╭─ Record extracts

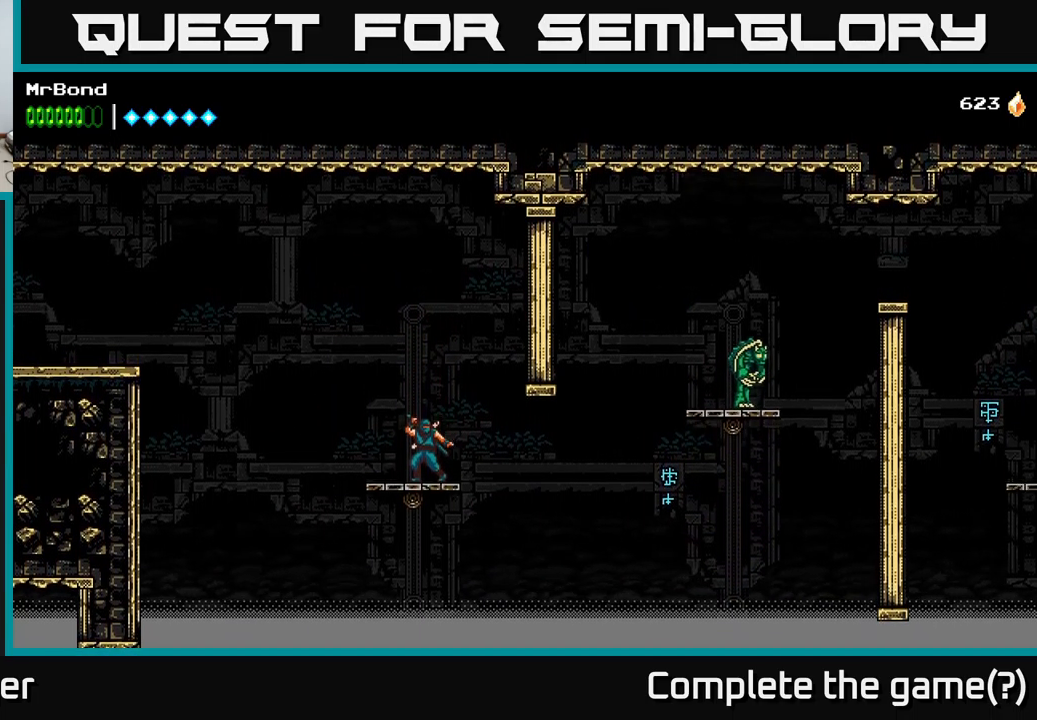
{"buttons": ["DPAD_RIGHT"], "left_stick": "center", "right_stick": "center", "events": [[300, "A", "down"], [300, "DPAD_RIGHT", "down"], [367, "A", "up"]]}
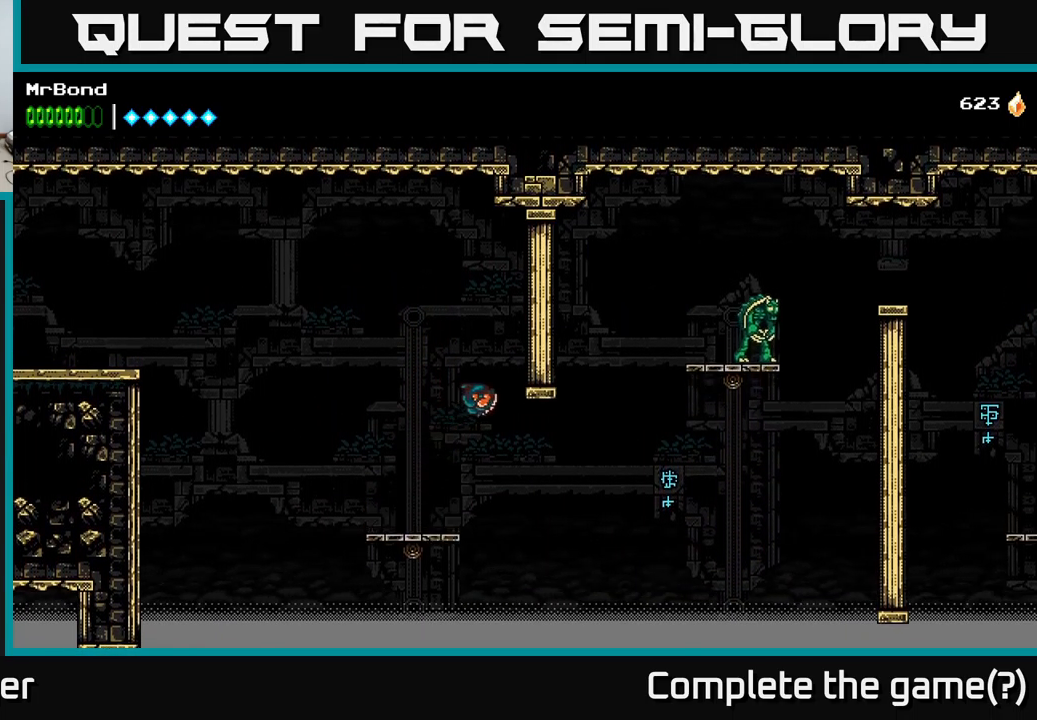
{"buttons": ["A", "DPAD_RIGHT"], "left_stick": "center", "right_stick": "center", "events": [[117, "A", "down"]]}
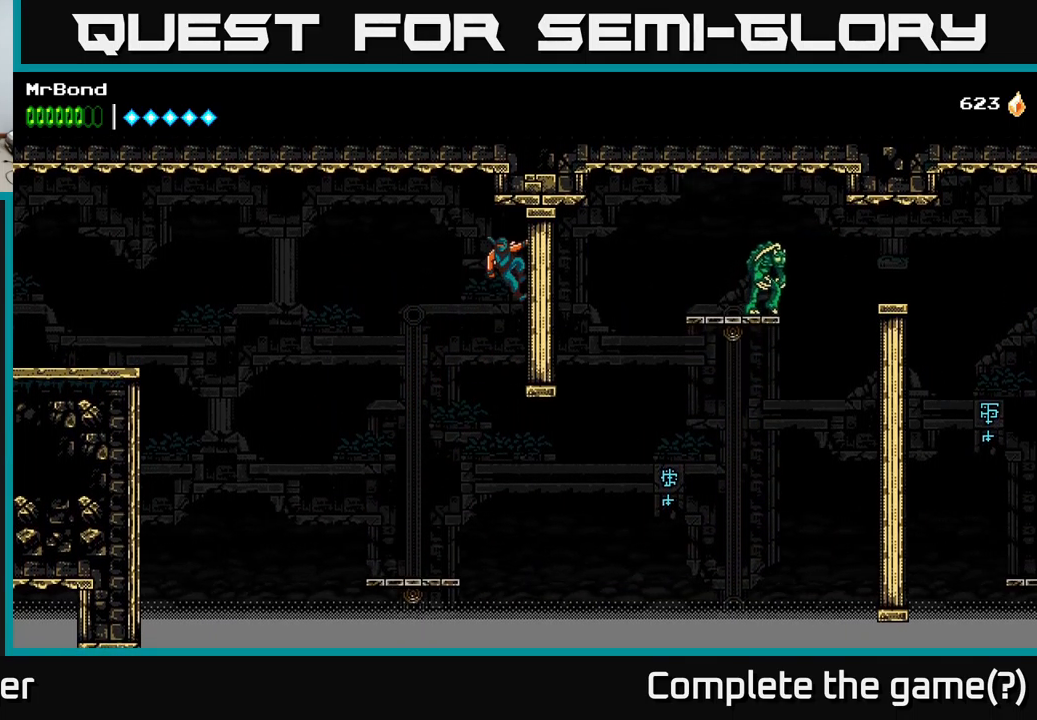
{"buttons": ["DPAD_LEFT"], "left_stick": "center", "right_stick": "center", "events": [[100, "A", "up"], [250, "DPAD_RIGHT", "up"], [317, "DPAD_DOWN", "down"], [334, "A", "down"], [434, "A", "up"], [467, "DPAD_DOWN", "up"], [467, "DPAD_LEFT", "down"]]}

╰─
╭─ Record extracts

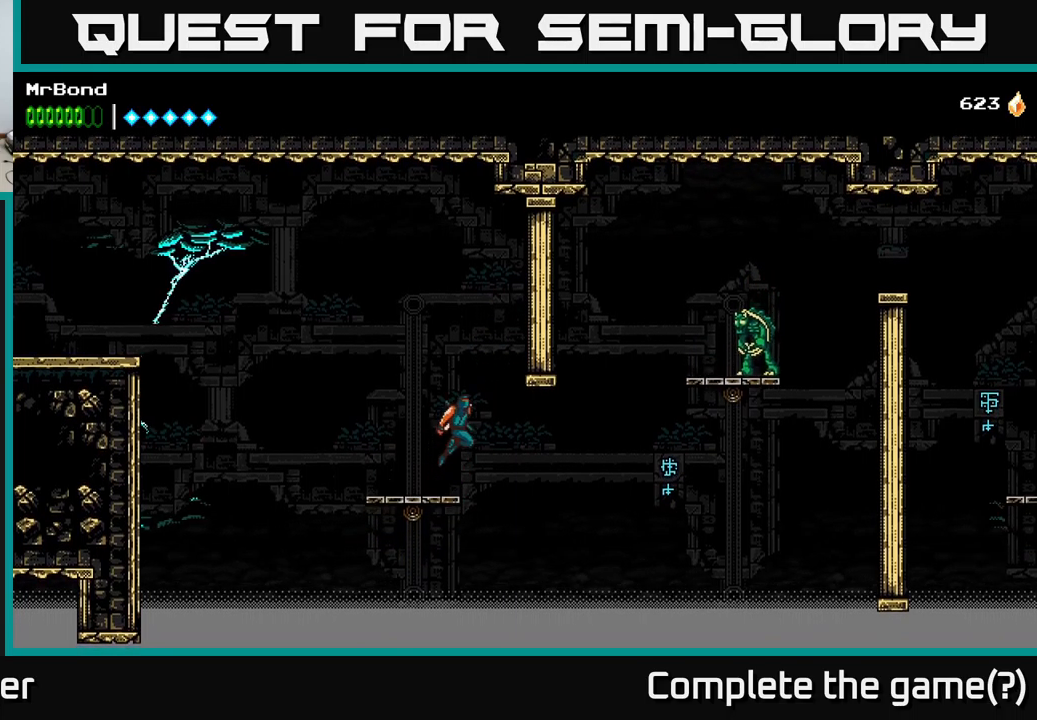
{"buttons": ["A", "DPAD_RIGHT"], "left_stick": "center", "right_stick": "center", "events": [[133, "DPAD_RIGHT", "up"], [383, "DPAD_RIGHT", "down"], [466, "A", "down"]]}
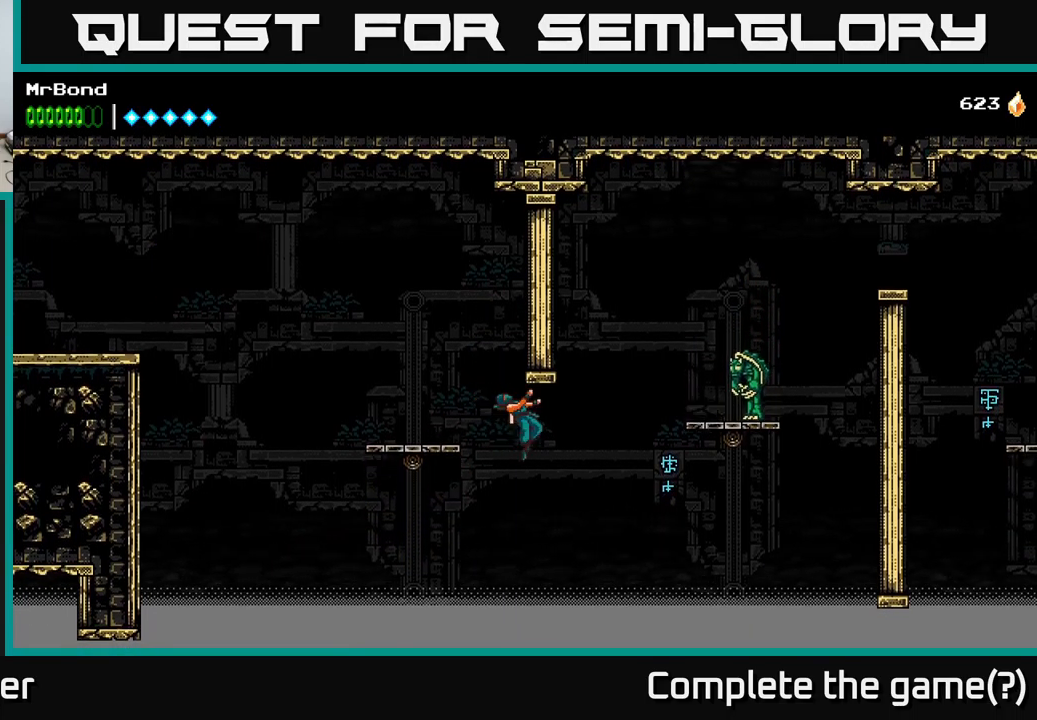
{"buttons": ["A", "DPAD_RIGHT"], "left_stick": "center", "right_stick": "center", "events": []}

╰─

• Exercise brief: Respond with one number, the count of lines in the data that hold the string "down".

• Output: 4